Mesmo em condições que me dariam uma vantagem
extrema de cruzar a linha de chegada e encontrar a
plenitude, enxergar a solidão desse posto é mergulhar
num vazio existencial.


Quando o óbvio precisa ser dito sobre situações de
violência ou de preconceito, a sensação aflora. Os
corpos violentados, a alma ferida. A distância até a luz
no fim do túnel se agiganta. O que poucos percebem é
como a exclusão nos deixa sozinhos e, aí, o limite entre
a liberdade e o aprisionamento torna-se tênue.


Ser por completo, e primeiro, antes de tudo mesmo, é o
que nos transforma em pessoas capazes de termos o
outro em nossas vidas. Mas pressupõe também
descobertas e aceitação, essenciais para respeitar a


alteridade. Tanto aquela que existe, circula e vive dentro
de nossos lares quanto a que cruzamos nas ruas,
esquinas, bares, escolas ou supermercados.

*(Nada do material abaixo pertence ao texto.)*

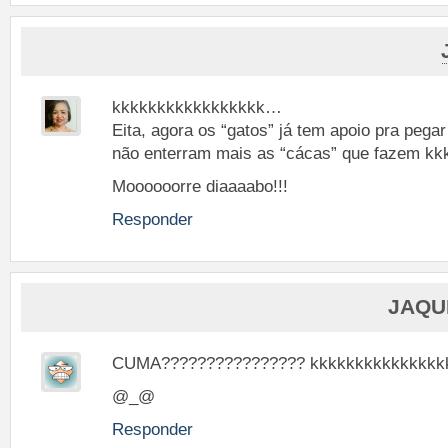
kkkkkkkkkkkkkkkkk…
Eita, agora os “gatos” já tem apoio pra pegar
não enterram mais as “cácas” que fazem k
Moooooorre diaaaabo!!!
Responder
JAQU
CUMA???????????????? kkkkkkkkkkkkkkk
@_@
Responder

Um belo dia resolvi mudar. E fazer tudo o que eu queria
fazer. Os versos não são meus, evidentemente. Em
uma revolução pessoal e nacional, Rita Lee ajuda a
decifrar e traduzir todo esse furacão de existências
femininas. Em tudo o que eu faço. Existe um porquê. Eu
sei que eu nasci. Sei que eu nasci pra saber.

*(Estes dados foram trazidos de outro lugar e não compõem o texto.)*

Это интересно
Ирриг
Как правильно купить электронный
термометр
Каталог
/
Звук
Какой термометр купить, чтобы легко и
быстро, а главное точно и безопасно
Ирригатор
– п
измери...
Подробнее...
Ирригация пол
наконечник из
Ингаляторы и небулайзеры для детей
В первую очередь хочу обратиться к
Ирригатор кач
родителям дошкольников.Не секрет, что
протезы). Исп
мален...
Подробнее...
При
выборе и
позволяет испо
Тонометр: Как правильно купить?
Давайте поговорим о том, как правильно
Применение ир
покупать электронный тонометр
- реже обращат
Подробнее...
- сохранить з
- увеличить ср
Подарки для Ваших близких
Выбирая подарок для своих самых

E fui andando sem pensar em voltar. E sem ligar pro
que me aconteceu. Um belo dia vou lhe telefonar. Pra
lhe dizer que aquele sonho cresceu. E não parou de
crescer.

Sob um viés contemporâneo, a questão ganhou outros
contornos. Universais. E é necessário reconhecer as
engrenagens que contribuem para sermos mais
pasteurizados, menos nós mesmos. Viver o sonho
americano, ou mesmo o brasileiro distante dos
subúrbios, é o risco de igualar a todos na busca de um
patamar quase sempre inalcançável.

Um dos entraves mais claros está na expectativa criada
a partir do "quem eu sou" e "nasci pra quê?". Em
Sejamos todos feministas, a premiada escritora
nigeriana Chimamanda Ngozi Adichie resume parte do
enigma. "O problema da questão de gênero é que ela
prescreve como devemos ser em vez de reconhecer
como somos. Seríamos bem mais felizes, mais livres
para sermos quem realmente somos, se não tivéssemos
o peso das expectativas do gênero", escreve.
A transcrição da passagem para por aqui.